Calculate Nullable First and Follow for This Grammar

This guide explains how to calculate the nullable, first, and follow sets for a given context-free grammar. These sets are fundamental in compiler design and formal language theory, helping to determine the structure and validity of grammar rules.

What are Nullable, First, and Follow?

In formal language theory, these three concepts are essential for parsing and analyzing context-free grammars:

Nullable Set

A non-terminal is nullable if it can derive the empty string (ε). The nullable set contains all non-terminals that can produce ε directly or indirectly through other nullable non-terminals.

First Set

The first set of a string or non-terminal contains all terminals that can appear as the first symbol in any string derived from that string or non-terminal. For a non-terminal, it includes the first symbols of all productions starting with that non-terminal.

Follow Set

The follow set of a non-terminal contains all terminals that can appear immediately after the non-terminal in any sentential form derived from the start symbol. It helps determine where a non-terminal can be followed by specific terminals.

These sets are crucial for constructing parsing tables in top-down parsers like LL(1) parsers and for determining the structure of context-free grammars.

How to Calculate Nullable, First, and Follow

Calculating Nullable Set

Identify all non-terminals in the grammar.
For each non-terminal A, check if there's a production A → ε. If yes, A is nullable.
For productions like A → BC, A is nullable if both B and C are nullable.
Repeat the process until no more non-terminals can be added to the nullable set.

Calculating First Set

For each terminal a, First(a) = {a}.
For a non-terminal A, First(A) includes:
- All terminals that directly follow A in productions.
- First(B) for any non-terminal B that follows A in productions.
If a production starts with a nullable non-terminal, include First of the next symbol.
Repeat until no more terminals can be added to any First set.

Calculating Follow Set

Follow(S) = {$} where S is the start symbol and $ is the end marker.
For a production A → αBβ:
- Add First(β) to Follow(B), excluding ε.
- If β can derive ε, add Follow(A) to Follow(B).
Repeat until no more terminals can be added to any Follow set.
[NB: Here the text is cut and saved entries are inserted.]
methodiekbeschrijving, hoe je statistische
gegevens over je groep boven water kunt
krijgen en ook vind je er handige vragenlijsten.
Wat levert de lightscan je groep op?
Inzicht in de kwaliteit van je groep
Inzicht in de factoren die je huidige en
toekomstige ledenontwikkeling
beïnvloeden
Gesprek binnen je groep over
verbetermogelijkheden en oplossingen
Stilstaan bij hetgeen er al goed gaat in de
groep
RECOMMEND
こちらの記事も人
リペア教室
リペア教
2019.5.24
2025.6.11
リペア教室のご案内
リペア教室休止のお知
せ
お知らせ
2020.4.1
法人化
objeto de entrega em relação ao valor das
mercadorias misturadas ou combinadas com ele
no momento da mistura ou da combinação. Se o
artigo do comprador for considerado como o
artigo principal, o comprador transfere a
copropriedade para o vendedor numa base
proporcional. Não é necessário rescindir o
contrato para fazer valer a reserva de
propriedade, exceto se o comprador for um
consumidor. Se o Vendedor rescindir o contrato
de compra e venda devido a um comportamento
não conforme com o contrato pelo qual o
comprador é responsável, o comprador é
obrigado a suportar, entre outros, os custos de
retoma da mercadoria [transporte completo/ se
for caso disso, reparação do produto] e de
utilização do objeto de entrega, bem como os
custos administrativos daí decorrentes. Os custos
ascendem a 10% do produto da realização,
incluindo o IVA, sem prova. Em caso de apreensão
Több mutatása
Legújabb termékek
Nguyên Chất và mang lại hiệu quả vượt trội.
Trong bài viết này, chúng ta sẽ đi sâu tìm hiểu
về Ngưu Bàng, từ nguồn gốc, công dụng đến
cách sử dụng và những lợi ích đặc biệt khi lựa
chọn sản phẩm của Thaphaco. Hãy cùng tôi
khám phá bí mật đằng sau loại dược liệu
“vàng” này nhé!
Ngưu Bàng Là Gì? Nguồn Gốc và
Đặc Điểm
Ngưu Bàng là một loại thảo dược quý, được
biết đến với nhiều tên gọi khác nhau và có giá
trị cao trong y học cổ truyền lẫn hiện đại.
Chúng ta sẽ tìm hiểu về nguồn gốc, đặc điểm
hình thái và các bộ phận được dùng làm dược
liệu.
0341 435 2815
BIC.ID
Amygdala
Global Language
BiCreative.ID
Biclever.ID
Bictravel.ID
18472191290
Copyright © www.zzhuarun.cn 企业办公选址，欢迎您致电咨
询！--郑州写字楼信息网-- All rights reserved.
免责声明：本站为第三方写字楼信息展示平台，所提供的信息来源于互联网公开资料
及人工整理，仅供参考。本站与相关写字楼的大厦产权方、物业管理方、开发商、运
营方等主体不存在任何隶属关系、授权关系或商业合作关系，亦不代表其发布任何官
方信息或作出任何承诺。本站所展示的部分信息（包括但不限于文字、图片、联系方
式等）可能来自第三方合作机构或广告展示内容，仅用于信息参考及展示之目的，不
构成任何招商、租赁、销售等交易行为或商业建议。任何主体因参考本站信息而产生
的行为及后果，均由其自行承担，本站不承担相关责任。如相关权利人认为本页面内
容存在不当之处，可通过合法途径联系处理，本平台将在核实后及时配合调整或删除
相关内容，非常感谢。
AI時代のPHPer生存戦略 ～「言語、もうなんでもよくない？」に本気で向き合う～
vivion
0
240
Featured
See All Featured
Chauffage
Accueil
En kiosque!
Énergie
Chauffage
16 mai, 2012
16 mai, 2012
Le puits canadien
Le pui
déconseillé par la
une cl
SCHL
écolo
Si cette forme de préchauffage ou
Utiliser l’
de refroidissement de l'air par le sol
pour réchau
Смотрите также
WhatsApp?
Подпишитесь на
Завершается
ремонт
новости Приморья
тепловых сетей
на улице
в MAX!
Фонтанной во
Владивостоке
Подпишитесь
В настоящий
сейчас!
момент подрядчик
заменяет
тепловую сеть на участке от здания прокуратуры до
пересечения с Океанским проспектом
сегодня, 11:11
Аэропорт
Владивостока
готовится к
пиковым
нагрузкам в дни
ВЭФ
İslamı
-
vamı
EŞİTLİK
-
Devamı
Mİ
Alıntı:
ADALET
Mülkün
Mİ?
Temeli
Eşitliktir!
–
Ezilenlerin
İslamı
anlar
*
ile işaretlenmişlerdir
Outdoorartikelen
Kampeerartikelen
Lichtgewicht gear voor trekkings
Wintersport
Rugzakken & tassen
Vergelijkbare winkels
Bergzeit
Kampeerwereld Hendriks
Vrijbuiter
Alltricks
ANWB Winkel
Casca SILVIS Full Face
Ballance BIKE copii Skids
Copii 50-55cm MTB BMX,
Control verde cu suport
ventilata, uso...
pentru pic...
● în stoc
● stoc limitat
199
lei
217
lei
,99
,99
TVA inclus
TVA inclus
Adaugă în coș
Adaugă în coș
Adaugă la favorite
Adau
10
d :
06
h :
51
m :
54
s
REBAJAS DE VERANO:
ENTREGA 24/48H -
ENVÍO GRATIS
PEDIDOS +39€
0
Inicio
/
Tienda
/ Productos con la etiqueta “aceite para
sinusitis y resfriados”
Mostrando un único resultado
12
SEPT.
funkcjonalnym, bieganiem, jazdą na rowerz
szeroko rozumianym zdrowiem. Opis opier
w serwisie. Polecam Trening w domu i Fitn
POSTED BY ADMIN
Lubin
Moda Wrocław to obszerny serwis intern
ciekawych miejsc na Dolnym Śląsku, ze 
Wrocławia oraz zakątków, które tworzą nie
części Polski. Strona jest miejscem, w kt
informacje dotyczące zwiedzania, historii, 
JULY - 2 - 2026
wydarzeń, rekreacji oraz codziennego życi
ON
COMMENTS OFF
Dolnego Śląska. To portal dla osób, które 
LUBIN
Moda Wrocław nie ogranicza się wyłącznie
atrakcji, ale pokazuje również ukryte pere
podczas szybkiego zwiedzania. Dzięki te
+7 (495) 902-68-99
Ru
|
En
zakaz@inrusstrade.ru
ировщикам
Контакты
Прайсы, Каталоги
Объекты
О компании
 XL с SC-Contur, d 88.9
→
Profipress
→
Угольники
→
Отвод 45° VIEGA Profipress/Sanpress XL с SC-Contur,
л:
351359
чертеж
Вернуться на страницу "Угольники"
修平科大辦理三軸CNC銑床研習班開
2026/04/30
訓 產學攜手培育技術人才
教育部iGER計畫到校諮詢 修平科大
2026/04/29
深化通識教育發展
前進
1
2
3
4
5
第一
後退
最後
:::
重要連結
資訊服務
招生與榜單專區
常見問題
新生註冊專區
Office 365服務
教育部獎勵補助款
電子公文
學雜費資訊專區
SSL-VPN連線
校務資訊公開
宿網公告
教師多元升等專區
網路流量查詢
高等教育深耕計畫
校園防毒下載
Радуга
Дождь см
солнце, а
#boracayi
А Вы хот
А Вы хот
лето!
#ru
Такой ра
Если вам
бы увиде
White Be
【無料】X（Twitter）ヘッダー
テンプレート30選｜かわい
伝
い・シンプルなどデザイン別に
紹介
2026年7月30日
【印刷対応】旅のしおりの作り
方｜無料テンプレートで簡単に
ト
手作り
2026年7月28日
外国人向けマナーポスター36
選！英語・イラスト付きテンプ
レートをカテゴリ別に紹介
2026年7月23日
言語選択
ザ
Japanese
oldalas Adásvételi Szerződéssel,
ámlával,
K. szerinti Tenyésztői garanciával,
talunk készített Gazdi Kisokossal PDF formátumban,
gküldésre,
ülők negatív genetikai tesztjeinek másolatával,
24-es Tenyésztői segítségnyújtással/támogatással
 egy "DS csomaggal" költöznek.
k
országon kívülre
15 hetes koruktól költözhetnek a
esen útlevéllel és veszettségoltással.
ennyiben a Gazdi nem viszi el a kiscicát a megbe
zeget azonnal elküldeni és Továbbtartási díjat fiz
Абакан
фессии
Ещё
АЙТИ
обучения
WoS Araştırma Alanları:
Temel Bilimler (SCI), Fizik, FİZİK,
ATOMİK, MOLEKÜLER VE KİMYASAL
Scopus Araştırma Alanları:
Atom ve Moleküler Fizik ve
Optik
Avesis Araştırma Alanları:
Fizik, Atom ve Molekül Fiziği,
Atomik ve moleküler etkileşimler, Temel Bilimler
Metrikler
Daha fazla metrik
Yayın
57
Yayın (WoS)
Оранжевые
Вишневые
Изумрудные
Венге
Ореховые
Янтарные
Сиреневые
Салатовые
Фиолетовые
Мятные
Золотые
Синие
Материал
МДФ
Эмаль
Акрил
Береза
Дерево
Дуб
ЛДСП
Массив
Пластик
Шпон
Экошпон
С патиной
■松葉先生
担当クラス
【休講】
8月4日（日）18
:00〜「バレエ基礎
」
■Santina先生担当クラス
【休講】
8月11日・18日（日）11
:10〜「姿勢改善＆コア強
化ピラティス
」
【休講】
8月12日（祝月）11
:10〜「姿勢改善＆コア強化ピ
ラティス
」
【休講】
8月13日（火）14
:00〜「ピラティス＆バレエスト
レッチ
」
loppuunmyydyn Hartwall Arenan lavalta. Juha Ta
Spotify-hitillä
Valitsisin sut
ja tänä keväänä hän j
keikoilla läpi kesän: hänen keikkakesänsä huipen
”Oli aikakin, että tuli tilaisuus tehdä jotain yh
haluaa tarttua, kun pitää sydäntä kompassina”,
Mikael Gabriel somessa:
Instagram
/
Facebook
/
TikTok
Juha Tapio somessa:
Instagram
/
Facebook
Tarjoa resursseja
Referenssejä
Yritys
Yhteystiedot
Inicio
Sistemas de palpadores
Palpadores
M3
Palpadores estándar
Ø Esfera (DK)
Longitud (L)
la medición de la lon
Nullable(A) = true if A → ε or A → BC where Nullable(B) and Nullable(C) are true First(A) = {a | A → aα} ∪ {First(B) | A → Bα and Nullable(B)} Follow(A) = {$} if A is start symbol Follow(A) = First(β) if A → αBβ and β ≠ ε Follow(A) = Follow(A) ∪ Follow(B) if A → αB and B can derive ε

Example Calculation

Consider the following grammar:

S → aB | bA A → a | ε B → b | ε

Nullable Set Calculation

A → ε → A is nullable
B → ε → B is nullable
S → aB or bA → S is not nullable (no ε production)

First Set Calculation

First(S) = {a, b}
First(A) = {a, ε}
First(B) = {b, ε}

Follow Set Calculation

Follow(S) = {$}
Follow(A) = {b} (from S → bA)
Follow(B) = {a} (from S → aB)

This example demonstrates how to systematically calculate these sets for a simple grammar. The actual calculation may vary based on the specific grammar rules.

Frequently Asked Questions

What is the difference between First and Follow sets?

The First set contains terminals that can appear at the beginning of strings derived from a non-terminal, while the Follow set contains terminals that can appear immediately after the non-terminal in any sentential form.

When is a non-terminal considered nullable?

A non-terminal is nullable if it can derive the empty string (ε) either directly through a production like A → ε or indirectly through other nullable non-terminals in its productions.

How do I calculate Follow sets for left-recursive grammars?

For left-recursive grammars, you need to carefully consider the productions and apply the Follow set rules, potentially iterating multiple times until all Follow sets stabilize.

What are these sets used for in compiler design?

These sets are used to construct parsing tables for top-down parsers like LL(1), determine the structure of grammars, and help in syntax analysis during compilation.